Every record shown here must be duplicated without change.
====
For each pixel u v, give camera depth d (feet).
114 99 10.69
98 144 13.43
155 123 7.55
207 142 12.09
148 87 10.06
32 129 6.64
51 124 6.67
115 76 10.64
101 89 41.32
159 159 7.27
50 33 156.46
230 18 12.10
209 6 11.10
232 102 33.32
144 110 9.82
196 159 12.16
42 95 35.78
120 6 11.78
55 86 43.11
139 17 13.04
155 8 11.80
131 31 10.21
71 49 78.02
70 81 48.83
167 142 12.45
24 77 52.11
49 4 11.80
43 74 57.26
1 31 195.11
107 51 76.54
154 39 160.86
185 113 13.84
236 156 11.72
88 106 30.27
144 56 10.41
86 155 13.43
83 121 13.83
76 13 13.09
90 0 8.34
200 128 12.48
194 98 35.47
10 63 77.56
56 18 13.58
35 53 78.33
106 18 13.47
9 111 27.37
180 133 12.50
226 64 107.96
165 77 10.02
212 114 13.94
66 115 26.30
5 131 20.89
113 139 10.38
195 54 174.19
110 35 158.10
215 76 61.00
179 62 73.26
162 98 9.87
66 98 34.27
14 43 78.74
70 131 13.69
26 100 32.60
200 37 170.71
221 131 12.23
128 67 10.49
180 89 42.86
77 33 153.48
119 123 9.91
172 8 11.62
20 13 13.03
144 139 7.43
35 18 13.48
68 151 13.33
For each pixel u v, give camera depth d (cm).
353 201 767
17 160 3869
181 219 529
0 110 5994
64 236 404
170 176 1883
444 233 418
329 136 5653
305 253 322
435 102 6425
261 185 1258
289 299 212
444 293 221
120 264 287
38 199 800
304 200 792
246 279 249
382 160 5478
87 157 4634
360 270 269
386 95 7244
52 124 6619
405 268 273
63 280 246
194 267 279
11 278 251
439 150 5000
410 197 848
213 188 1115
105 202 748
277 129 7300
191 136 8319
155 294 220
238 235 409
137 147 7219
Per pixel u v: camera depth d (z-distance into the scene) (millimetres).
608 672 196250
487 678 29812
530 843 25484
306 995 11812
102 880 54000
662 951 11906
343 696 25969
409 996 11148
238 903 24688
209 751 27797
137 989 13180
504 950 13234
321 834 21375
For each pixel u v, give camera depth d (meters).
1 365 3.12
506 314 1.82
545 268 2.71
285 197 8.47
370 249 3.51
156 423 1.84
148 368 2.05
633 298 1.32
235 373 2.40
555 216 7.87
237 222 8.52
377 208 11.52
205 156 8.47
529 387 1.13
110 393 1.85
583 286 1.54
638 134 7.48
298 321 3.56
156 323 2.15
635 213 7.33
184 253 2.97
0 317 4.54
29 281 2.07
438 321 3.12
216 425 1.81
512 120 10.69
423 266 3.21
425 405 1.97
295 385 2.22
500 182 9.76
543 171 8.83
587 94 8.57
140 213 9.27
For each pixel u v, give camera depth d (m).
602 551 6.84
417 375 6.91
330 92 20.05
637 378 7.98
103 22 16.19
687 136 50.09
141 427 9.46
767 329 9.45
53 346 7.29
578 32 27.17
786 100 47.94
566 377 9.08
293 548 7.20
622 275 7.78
====
• **ANSWER AREA**:
For each pixel u v, give camera depth d (feet).
114 99 10.69
98 144 13.43
155 123 7.55
207 142 12.09
148 87 10.06
32 129 6.64
51 124 6.67
115 76 10.64
101 89 41.32
159 159 7.27
50 33 156.46
230 18 12.10
209 6 11.10
232 102 33.32
144 110 9.82
196 159 12.16
42 95 35.78
120 6 11.78
55 86 43.11
139 17 13.04
155 8 11.80
131 31 10.21
71 49 78.02
70 81 48.83
167 142 12.45
24 77 52.11
49 4 11.80
43 74 57.26
1 31 195.11
107 51 76.54
154 39 160.86
185 113 13.84
236 156 11.72
88 106 30.27
144 56 10.41
86 155 13.43
83 121 13.83
76 13 13.09
90 0 8.34
200 128 12.48
194 98 35.47
10 63 77.56
56 18 13.58
35 53 78.33
106 18 13.47
9 111 27.37
180 133 12.50
226 64 107.96
165 77 10.02
212 114 13.94
66 115 26.30
5 131 20.89
113 139 10.38
195 54 174.19
110 35 158.10
215 76 61.00
179 62 73.26
162 98 9.87
66 98 34.27
14 43 78.74
70 131 13.69
26 100 32.60
200 37 170.71
221 131 12.23
128 67 10.49
180 89 42.86
77 33 153.48
119 123 9.91
172 8 11.62
20 13 13.03
144 139 7.43
35 18 13.48
68 151 13.33
For each pixel u v, give camera depth d (cm).
353 201 767
17 160 3869
181 219 529
0 110 5994
64 236 404
170 176 1883
444 233 418
329 136 5653
305 253 322
435 102 6425
261 185 1258
289 299 212
444 293 221
120 264 287
38 199 800
304 200 792
246 279 249
382 160 5478
87 157 4634
360 270 269
386 95 7244
52 124 6619
405 268 273
63 280 246
194 267 279
11 278 251
439 150 5000
410 197 848
213 188 1115
105 202 748
277 129 7300
191 136 8319
155 294 220
238 235 409
137 147 7219
Per pixel u v: camera depth d (z-distance into the scene) (millimetres).
608 672 196250
487 678 29812
530 843 25484
306 995 11812
102 880 54000
662 951 11906
343 696 25969
409 996 11148
238 903 24688
209 751 27797
137 989 13180
504 950 13234
321 834 21375
For each pixel u v, give camera depth d (meters).
1 365 3.12
506 314 1.82
545 268 2.71
285 197 8.47
370 249 3.51
156 423 1.84
148 368 2.05
633 298 1.32
235 373 2.40
555 216 7.87
237 222 8.52
377 208 11.52
205 156 8.47
529 387 1.13
110 393 1.85
583 286 1.54
638 134 7.48
298 321 3.56
156 323 2.15
635 213 7.33
184 253 2.97
0 317 4.54
29 281 2.07
438 321 3.12
216 425 1.81
512 120 10.69
423 266 3.21
425 405 1.97
295 385 2.22
500 182 9.76
543 171 8.83
587 94 8.57
140 213 9.27
For each pixel u v, give camera depth d (m).
602 551 6.84
417 375 6.91
330 92 20.05
637 378 7.98
103 22 16.19
687 136 50.09
141 427 9.46
767 329 9.45
53 346 7.29
578 32 27.17
786 100 47.94
566 377 9.08
293 548 7.20
622 275 7.78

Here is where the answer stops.